▸ Problem to solve:
Report the lines of the data below that contain the string "round".

★ ★ ★ ★ ★ ★ ★

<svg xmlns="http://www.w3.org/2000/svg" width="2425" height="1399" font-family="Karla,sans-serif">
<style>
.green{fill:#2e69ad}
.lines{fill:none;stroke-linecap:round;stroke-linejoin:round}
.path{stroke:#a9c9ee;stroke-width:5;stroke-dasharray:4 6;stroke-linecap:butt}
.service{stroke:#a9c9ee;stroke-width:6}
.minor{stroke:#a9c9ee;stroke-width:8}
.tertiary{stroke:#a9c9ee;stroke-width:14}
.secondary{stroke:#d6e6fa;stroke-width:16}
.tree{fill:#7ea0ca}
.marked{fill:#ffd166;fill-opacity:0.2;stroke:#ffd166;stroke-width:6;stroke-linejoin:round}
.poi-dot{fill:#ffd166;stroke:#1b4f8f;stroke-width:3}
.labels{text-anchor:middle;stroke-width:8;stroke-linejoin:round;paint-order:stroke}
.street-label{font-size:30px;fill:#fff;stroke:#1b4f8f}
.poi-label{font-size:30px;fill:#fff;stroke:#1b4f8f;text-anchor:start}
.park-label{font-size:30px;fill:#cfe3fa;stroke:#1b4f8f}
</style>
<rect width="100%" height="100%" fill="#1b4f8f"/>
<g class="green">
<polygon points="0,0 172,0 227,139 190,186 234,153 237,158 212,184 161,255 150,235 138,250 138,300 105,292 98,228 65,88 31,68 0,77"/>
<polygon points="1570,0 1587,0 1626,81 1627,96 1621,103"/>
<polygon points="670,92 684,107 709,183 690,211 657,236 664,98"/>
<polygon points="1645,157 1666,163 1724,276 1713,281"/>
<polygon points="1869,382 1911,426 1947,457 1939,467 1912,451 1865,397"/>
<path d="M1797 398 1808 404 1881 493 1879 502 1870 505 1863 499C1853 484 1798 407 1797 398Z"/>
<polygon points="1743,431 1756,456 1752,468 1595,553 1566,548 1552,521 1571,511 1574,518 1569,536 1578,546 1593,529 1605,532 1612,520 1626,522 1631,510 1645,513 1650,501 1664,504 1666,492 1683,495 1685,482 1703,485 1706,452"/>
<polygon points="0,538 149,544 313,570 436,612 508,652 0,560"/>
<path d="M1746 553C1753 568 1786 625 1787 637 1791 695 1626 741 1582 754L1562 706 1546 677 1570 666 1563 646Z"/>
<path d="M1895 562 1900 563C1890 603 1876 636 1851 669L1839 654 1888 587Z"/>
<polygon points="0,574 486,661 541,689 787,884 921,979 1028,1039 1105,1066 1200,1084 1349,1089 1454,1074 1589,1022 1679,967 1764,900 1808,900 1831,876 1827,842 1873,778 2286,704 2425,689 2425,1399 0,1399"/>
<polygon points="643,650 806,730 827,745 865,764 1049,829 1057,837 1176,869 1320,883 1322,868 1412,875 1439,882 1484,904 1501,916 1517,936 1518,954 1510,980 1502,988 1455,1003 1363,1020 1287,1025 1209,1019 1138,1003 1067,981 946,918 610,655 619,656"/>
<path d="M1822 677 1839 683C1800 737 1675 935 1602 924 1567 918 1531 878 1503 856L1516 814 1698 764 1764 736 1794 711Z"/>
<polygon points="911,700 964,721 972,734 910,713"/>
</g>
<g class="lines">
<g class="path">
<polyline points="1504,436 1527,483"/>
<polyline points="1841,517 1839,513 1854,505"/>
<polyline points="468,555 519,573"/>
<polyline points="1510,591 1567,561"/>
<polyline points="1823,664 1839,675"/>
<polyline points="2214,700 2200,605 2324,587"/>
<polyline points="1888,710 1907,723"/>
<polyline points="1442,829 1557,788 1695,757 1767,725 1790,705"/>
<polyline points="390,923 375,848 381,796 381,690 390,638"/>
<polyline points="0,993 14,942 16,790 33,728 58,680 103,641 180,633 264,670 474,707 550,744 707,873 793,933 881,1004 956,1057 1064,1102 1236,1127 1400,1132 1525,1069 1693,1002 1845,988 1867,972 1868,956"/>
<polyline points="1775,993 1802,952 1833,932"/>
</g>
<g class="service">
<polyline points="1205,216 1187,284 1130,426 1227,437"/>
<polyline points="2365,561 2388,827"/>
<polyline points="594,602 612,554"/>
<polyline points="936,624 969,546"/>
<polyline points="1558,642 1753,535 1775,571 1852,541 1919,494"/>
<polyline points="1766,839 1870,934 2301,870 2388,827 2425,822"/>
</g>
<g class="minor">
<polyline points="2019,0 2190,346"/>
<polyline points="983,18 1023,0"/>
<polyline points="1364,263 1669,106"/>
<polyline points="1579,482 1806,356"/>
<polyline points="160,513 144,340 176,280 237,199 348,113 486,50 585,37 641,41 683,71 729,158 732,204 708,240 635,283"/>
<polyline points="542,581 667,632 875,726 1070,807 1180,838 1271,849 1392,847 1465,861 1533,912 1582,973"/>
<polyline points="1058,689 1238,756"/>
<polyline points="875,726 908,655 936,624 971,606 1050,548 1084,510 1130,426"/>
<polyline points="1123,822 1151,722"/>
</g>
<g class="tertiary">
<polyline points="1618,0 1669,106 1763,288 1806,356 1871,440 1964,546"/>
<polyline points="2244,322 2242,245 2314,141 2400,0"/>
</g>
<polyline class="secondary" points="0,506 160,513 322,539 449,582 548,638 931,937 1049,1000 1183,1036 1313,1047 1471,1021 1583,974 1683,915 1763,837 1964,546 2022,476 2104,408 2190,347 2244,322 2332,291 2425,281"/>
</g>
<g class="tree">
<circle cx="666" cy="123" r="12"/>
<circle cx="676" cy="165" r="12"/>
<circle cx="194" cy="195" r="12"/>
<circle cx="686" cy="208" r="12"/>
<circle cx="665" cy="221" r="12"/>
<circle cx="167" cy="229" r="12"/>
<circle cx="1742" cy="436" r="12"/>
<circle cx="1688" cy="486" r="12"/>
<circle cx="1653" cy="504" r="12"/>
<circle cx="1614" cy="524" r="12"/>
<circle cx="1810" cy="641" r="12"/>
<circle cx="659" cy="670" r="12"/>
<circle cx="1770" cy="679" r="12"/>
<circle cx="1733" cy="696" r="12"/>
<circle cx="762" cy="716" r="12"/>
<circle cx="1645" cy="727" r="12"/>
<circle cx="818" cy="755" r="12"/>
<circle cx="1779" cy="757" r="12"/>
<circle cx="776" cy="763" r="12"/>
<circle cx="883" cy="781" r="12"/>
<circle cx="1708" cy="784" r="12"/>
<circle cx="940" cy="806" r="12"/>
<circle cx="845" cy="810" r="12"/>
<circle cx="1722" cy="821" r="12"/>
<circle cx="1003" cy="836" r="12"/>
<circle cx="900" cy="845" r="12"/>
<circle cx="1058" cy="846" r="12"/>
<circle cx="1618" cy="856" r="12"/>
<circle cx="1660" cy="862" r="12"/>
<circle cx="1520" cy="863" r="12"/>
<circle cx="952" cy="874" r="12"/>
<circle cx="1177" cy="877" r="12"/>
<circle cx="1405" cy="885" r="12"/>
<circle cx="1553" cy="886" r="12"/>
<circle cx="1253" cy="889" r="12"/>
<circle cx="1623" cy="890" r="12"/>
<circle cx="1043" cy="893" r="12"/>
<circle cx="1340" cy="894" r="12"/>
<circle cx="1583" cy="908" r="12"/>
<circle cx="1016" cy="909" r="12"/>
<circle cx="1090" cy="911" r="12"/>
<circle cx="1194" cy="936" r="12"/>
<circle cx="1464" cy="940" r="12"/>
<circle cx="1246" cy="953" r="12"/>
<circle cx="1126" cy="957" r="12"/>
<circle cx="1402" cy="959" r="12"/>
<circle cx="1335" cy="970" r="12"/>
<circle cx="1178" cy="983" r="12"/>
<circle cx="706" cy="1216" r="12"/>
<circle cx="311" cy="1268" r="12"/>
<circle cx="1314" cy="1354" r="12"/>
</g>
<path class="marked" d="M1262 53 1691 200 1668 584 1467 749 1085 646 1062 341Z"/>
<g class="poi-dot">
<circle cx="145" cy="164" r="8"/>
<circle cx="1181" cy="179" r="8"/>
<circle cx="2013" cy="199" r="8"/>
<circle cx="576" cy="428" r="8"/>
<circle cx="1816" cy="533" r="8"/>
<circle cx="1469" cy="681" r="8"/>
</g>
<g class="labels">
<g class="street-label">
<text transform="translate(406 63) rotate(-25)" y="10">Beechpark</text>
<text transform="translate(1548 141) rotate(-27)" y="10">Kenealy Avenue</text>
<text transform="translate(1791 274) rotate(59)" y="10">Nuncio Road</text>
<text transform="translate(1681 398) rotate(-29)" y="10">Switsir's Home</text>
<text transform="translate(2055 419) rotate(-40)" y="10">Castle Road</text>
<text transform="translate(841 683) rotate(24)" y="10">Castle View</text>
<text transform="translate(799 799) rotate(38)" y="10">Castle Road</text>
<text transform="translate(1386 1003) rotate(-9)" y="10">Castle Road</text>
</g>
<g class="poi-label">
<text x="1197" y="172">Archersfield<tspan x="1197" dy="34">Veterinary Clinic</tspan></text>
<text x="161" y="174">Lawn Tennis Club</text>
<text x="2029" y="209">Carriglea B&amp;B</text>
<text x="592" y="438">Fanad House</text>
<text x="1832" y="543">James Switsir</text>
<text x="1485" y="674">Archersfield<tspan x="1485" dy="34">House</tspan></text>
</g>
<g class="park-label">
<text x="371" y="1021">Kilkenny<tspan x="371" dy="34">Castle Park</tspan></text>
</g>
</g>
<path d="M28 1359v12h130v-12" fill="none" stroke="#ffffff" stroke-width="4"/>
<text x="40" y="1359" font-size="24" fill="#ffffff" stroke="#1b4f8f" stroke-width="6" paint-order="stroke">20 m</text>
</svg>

★ ★ ★ ★ ★ ★ ★

▸ Response to this task:
.lines{fill:none;stroke-linecap:round;stroke-linejoin:round}
.marked{fill:#ffd166;fill-opacity:0.2;stroke:#ffd166;stroke-width:6;stroke-linejoin:round}
.labels{text-anchor:middle;stroke-width:8;stroke-linejoin:round;paint-order:stroke}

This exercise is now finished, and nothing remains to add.